American Elegy (2000) – Frank Ticheli
Composed in memory of those who lost their lives at the Columbine High School massacre, Ticheli’s American Elegy is a simple hymn written as a symbol of strength for the tragedy’s survivors and a quiet farewell to those who lost their lives. Ticheli, honoured by the commission, composed most of the work in the space of two weeks, and conducted its premiere by the Columbine High School Band.
The work culminates in a quotation of the Columbine Alma Mater, and an off-stage trumpet call follows, a heavenly messenger. A delicate offering in light of a heart-wrenching tragedy, Ticheli’s pertinent use of melody leaves room for gentle reflection.
Ciudades (2011) for saxophone quartet – Guillermo Lago
- Montevideo (Uruguay)
- Addis Ababa (Ethiopia)
Montevideo and Addis Ababa are two movements of a series of sketches Guillermo Lago composed for saxophone quartet, each inspired by a distinct city.
Montevideo, Uruguayis a slow tango ballad, inspired by the city’s epithet: ‘the Second Capital of Tango’. A sinister darkness belies the sultry melody, with the four saxophones blending in and out of one another as a seamless, single voice.
Addis Ababa is an electrifying portrait of the Ethiopian capital, featuring virtuosic solo passages for each member of the saxophone quartet. Percussive slap tongue effects and use of the saxophones’ upper range limits create an unusual soundscape evocative of a lively yet enigmatic city.
Vientos Y Tangos (2002) – Michael Gandolfi
Gandolfi’s first work for symphonic winds, Vientos Y Tangos (Winds and Tangos) was commissioned for the Frank Battisti 70th Birthday Commission Project. Battisti himself requested that Gandolfi compose something in a tango style, and Gandolfi uses inventive timbral combinations in pursuit of an authentic tango sound. On his work Gandolfi writes:
‘In preparation for this piece, I devoted several months to the study and transcription of tangos from the early style of Juan D’arienzo and the ‘Tango Nuevo’ style of Astor Piazzolla to the current trend of ‘Disco/Techno Tango,’ among others. After immersing myself in this listening experience, I simply allowed the most salient features of these various tangos to inform the direction of my work. The dynamic contour and the various instrumental combinations that I employ in the piece are all inspired by the traditional sounds of the bandoneon, violin, piano and contrabass.’

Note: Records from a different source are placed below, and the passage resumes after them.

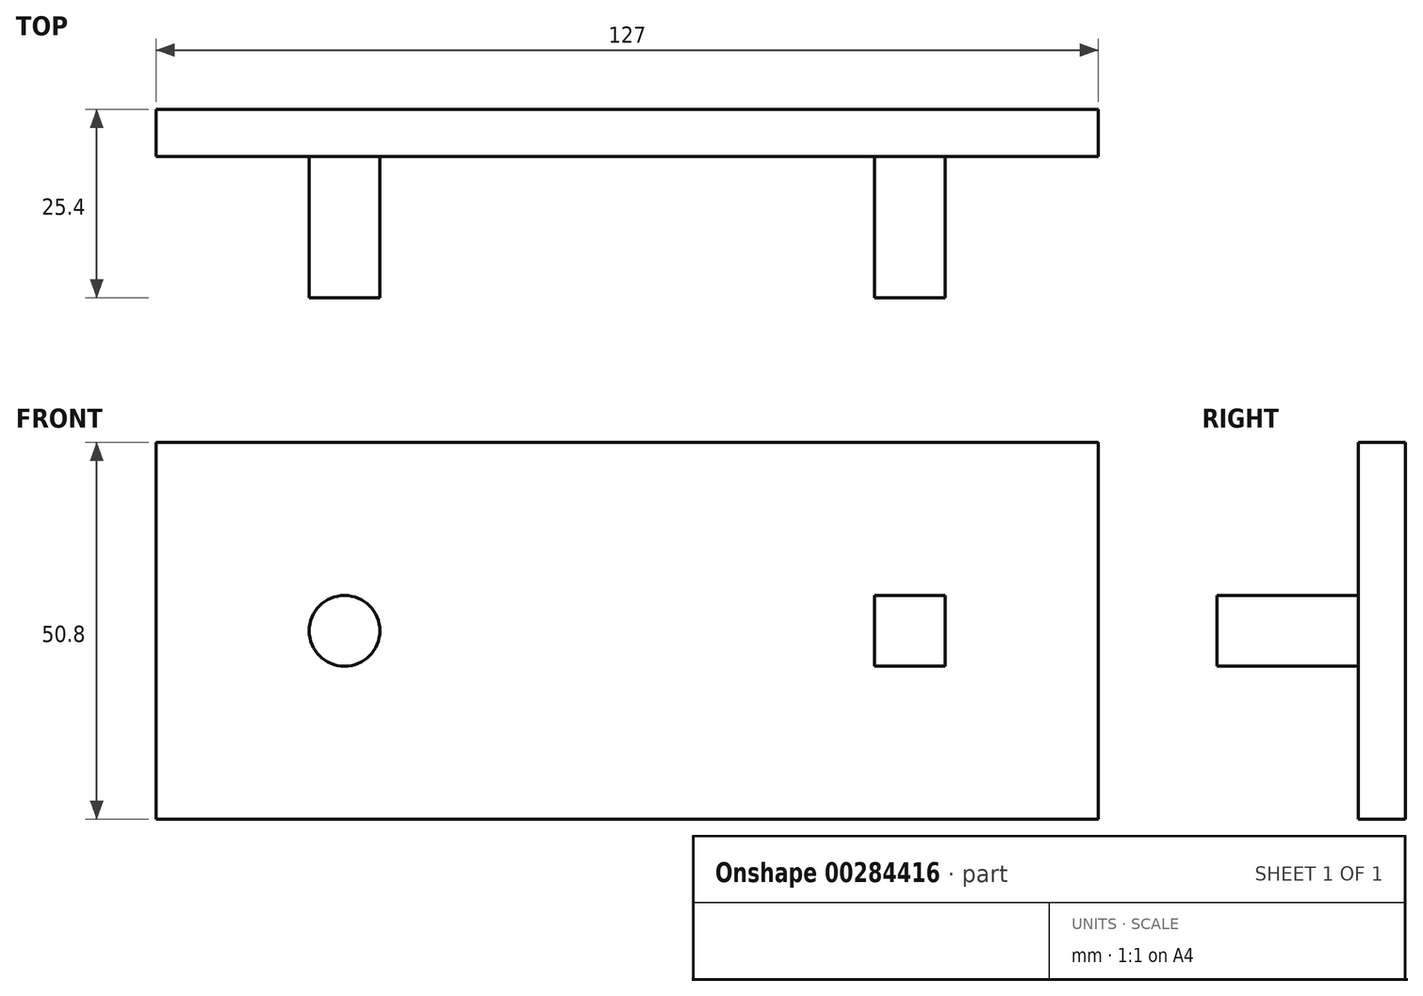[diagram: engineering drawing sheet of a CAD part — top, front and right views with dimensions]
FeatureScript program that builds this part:
annotation { "Feature Type Name" : "Feature", "Feature Type Description" : "" }
export const myFeature = defineFeature(function(context is Context, id is Id, definition is map)
    precondition{}
    {
        {
            var Q0;
            Q0=qCreatedBy(makeId("Front.planeOp"),FACE);
            var sketch = newSketch(context, id + "F0", { "sketchPlane" : qUnion([Q0])});
            skLineSegment(sketch, "E0.bottom", {"start": v(63.5, 25.4) * mm, "end": v(-63.5, 25.4) * mm});
            skLineSegment(sketch, "E0.top", {"start": v(63.5, -25.4) * mm, "end": v(-63.5, -25.4) * mm});
            skLineSegment(sketch, "E0.left", {"start": v(63.5, 25.4) * mm, "end": v(63.5, -25.4) * mm});
            skLineSegment(sketch, "E0.right", {"start": v(-63.5, 25.4) * mm, "end": v(-63.5, -25.4) * mm});
            skPoint(sketch, "E0.middle", {"position": v(0, 0) * mm});
            skCircle(sketch, "E1", {"center": v(-38.1, 0) * mm, "radius": 4.76 * mm});
            skLineSegment(sketch, "E2.bottom", {"start": v(42.86, -4.76) * mm, "end": v(33.34, -4.76) * mm});
            skLineSegment(sketch, "E2.top", {"start": v(42.86, 4.76) * mm, "end": v(33.34, 4.76) * mm});
            skLineSegment(sketch, "E2.left", {"start": v(42.86, -4.76) * mm, "end": v(42.86, 4.76) * mm});
            skLineSegment(sketch, "E2.right", {"start": v(33.34, -4.76) * mm, "end": v(33.34, 4.76) * mm});
            skPoint(sketch, "E2.middle", {"position": v(38.1, 0) * mm});
            skSolve(sketch);
        }
        {
            var Q0;
            Q0=makeQuery(id+"F0.imprint","IMPRINT",FACE,{"disambiguationData":[TD([[makeQuery(id+"F0.imprint","IMPRINT",EDGE,{"derivedFrom":sQuery(id+"F0.wireOp",EDGE,"E1")}),1.0]])]});
            var Q1;
            Q1=makeQuery(id+"F0.imprint","IMPRINT",FACE,{"disambiguationData":[TD([[makeQuery(id+"F0.imprint","IMPRINT",EDGE,{"derivedFrom":sQuery(id+"F0.wireOp",EDGE,"E2.bottom")}),-1.0]])]});
            var Q2;
            Q2=makeQuery(id+"F0.imprint","IMPRINT",FACE,{"disambiguationData":[TD([[makeQuery(id+"F0.imprint","IMPRINT",EDGE,{"derivedFrom":sQuery(id+"F0.wireOp",EDGE,"E0.bottom")}),1.0]])]});
            extrude(context, id + "F1", {"entities" : qUnion([Q0, Q1, Q2]), "depth" : 6.35 * mm});
        }
        {
            var Q0;
            Q0=makeQuery(id+"F0.imprint","IMPRINT",FACE,{"disambiguationData":[TD([[makeQuery(id+"F0.imprint","IMPRINT",EDGE,{"derivedFrom":sQuery(id+"F0.wireOp",EDGE,"E1")}),1.0]])]});
            var Q1;
            Q1=makeQuery(id+"F0.imprint","IMPRINT",FACE,{"disambiguationData":[TD([[makeQuery(id+"F0.imprint","IMPRINT",EDGE,{"derivedFrom":sQuery(id+"F0.wireOp",EDGE,"E2.bottom")}),-1.0]])]});
            extrude(context, id + "F2", {"entities" : qUnion([Q0, Q1]), "operationType" : NewBodyOperationType.ADD, "depth" : 25.4 * mm});
        }
    });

Malaguena (2021) – Ernesto Lecuona arr. Anthony Brahe
Ernesto Leucona is one of Cuba’s most prolific composers, and Malaguena, originally a movement from his solo piano Suite Andalucia (1933), is one of his most popular works, having been arranged for a wide variety of ensembles across numerous genres. This arrangement, by the NSW Police Band’s own Anthony Brahe, draws its inspiration from Stan Kenton’s big band adaptation of the work. A malaguena is a flamenco style dance originating from Malaga, in the southeast of Spain, and this spirited rendition is a celebratory conclusion to a mammoth evening of music.